_TRY IT_: Output the lines between the one holding "27.03.2023-cü il və" and the one holding "Banjarnegara, Jumat (27/5/2022).", inclusive, as a numbered list without blank lines. Omit the pictures.
===== THE RECORDS =====
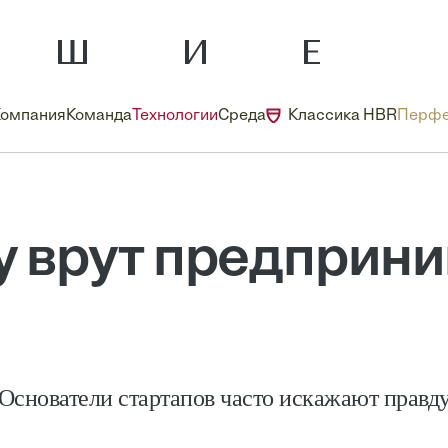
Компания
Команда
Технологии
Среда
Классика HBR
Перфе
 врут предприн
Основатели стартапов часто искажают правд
=====
===== THE RECORDS =====
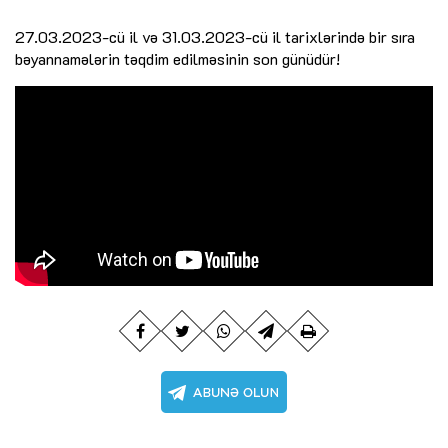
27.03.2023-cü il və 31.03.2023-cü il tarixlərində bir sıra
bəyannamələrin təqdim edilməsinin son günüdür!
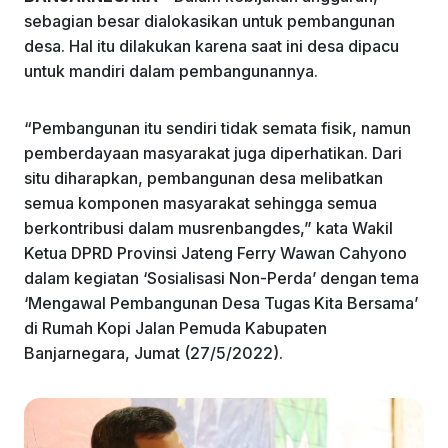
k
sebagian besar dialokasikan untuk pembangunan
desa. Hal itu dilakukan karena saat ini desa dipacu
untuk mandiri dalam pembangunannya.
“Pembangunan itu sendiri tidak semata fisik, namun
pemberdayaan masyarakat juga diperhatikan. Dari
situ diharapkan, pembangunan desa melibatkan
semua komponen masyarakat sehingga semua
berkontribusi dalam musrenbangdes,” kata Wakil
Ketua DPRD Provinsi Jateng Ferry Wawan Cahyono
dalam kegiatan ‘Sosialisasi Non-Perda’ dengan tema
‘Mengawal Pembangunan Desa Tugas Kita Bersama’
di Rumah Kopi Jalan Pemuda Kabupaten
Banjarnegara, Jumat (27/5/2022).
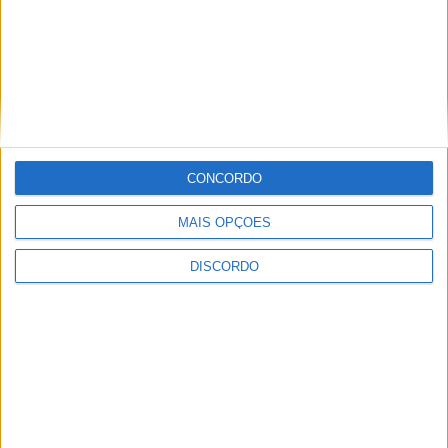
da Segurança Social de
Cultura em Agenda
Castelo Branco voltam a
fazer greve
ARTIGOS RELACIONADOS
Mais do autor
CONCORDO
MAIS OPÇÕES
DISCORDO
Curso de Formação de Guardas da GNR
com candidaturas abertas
=====
_WRITTEN SOLUTION_:
1. 27.03.2023-cü il və 31.03.2023-cü il tarixlərində bir sıra
2. bəyannamələrin təqdim edilməsinin son günüdür!
3. k
4. sebagian besar dialokasikan untuk pembangunan
5. desa. Hal itu dilakukan karena saat ini desa dipacu
6. untuk mandiri dalam pembangunannya.
7. “Pembangunan itu sendiri tidak semata fisik, namun
8. pemberdayaan masyarakat juga diperhatikan. Dari
9. situ diharapkan, pembangunan desa melibatkan
10. semua komponen masyarakat sehingga semua
11. berkontribusi dalam musrenbangdes,” kata Wakil
12. Ketua DPRD Provinsi Jateng Ferry Wawan Cahyono
13. dalam kegiatan ‘Sosialisasi Non-Perda’ dengan tema
14. ‘Mengawal Pembangunan Desa Tugas Kita Bersama’
15. di Rumah Kopi Jalan Pemuda Kabupaten
16. Banjarnegara, Jumat (27/5/2022).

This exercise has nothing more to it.